Un géant du manga et d'ailleurs nous quitte
Publié le 11 novembre 2024 à 13:00
Le décès de Kazuo Umezu à l'âge de 88 ans marque la fin d'une époque pour le monde du manga et de l'art de l'horreur. Souvent éclipsé en termes de popularité par le célèbre Junji Ito, Umezu était un pionnier qui a posé les bases du genre de l'horreur dans la bande dessinée japonaise, créant des œuvres qui fascinent et dérangent encore aujourd'hui. Plus qu'un simple conteur, Umezu a laissé un héritage artistique qui continue d'inspirer non seulement les fans, mais aussi des générations de mangaka et de créateurs dans le monde entier.

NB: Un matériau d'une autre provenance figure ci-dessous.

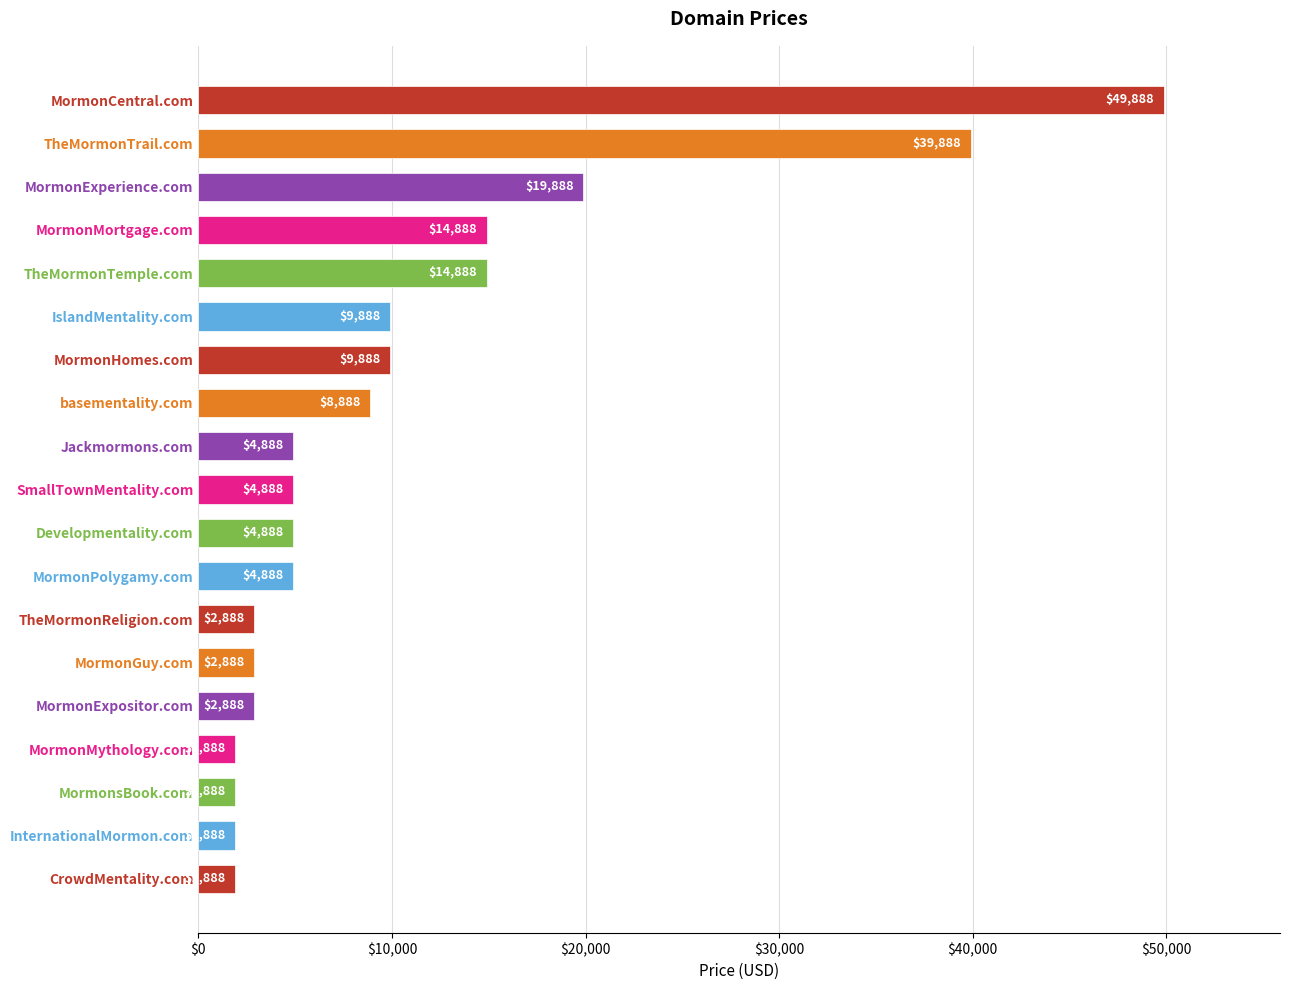

Reading top to bottom, transcribe all the data shown in this chart.

MormonCentral.com=49888	TheMormonTrail.com=39888	MormonExperience.com=19888	MormonMortgage.com=14888	TheMormonTemple.com=14888	IslandMentality.com=9888	MormonHomes.com=9888	basementality.com=8888	Jackmormons.com=4888	SmallTownMentality.com=4888	Developmentality.com=4888	MormonPolygamy.com=4888	TheMormonReligion.com=2888	MormonGuy.com=2888	MormonExpositor.com=2888	MormonMythology.com=1888	MormonsBook.com=1888	InternationalMormon.com=1888	CrowdMentality.com=1888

Un artiste révolutionnaire
Kazuo Umezu est surtout connu pour La classe à la dérive (1972), un chef-d'œuvre qui fusionne l'horreur et la science-fiction. L'histoire, qui suit un groupe d'étudiants catapultés dans un futur post-apocalyptique, n'est pas seulement un récit de survie, mais aussi une réflexion sur la fragilité de la société humaine. Ce manga, qui a inspiré un film en prise de vue réelle et une série télévisée, est considéré comme l'un des plus grands exemples de fiction d'horreur au Japon.
Cependant, la grandeur d'Umezu va au-delà d'une seule œuvre. Des titres tels que Orochi, J'ai peur de maman e La fille aux serpents a remis en question les conventions des mangas pour enfants, en interrogeant des thèmes tels que la bonté absolue de la figure maternelle et les rôles traditionnels dans les histoires des jeunes lecteurs. Umezu était un innovateur, capable de mélanger la peur, la tristesse et la profondeur philosophique d'une manière jamais vue auparavant.
Un héritage artistique qui transcende les mangas
La contribution d'Umezu ne se limite pas à la bande dessinée. Son art s'est étendu au cinéma, aux expositions et à d'autres formes d'expression. L'Exposition des grandes œuvres d'art de Kazuo Umezucomposée de 101 pièces, a démontré sa capacité à repousser les limites de la narration visuelle. La maison d'édition Shogakukan, qui a publié un grand nombre de ses œuvres, a célébré sa capacité à révolutionner différents genres, notamment l'horreur, la comédie et la science-fiction, et a rappelé comment le maître a continué à se réinventer tout au long de sa carrière.
Les mots de ceux qui l'aimaient et l'admiraient
La communauté artistique a rendu hommage au maître. Satonaka Machiko, présidente de l'Association des caricaturistes japonais, a décrit Umezu comme un talent unique :
‘C'était un artiste plein d'énergie et de talent. Ses œuvres n'inspiraient pas seulement la peur, elles étaient aussi porteuses d'une profonde mélancolie et de réflexions philosophiques. J'aurais aimé qu'il reste actif jusqu'à ses 100 ans pour nous montrer de nouvelles formes d'expression.”
Le légendaire Junji Ito a lui aussi exprimé son chagrin :
“Le meilleur souvenir de ma vie, c'est lorsque j'ai parlé avec lui dans la maison Makoto-chan et que nous avons mangé ensemble dans un restaurant italien. Je prie du fond du cœur pour que son âme repose en paix.”
Yusuke Murata, auteur de One-Punch Mana raconté comment Umezu a marqué son enfance :
“C'était ma première expérience de la vraie peur à travers un manga. Enfant, j'étais effrayé même par la couverture, mais je ne pouvais pas arrêter de lire. Merci pour les frissons et l'excitation que vous nous avez procurés.”
Un impact mondial
L'influence d'Umezu ne s'arrête pas au Japon. Son art a également été célébré à l'échelle internationale, comme en témoignent les propos de l'ambassade de France au Japon :
“De nombreuses personnes ont été à la fois terrifiées et fascinées par son art, qui allie grotesque et beauté, horreur et rire, chaos et surréalisme.”
Un héritage immortel
Kazuo Umezu n'était pas seulement un maître de l'horreur, mais un visionnaire qui a redéfini les frontières du manga et de l'art. Son influence perdure non seulement à travers ses œuvres, mais aussi dans le cœur de ceux qu'il a inspirés. Avec sa disparition, le monde a perdu un génie, mais l'écho de son imagination continuera de résonner pour les générations à venir.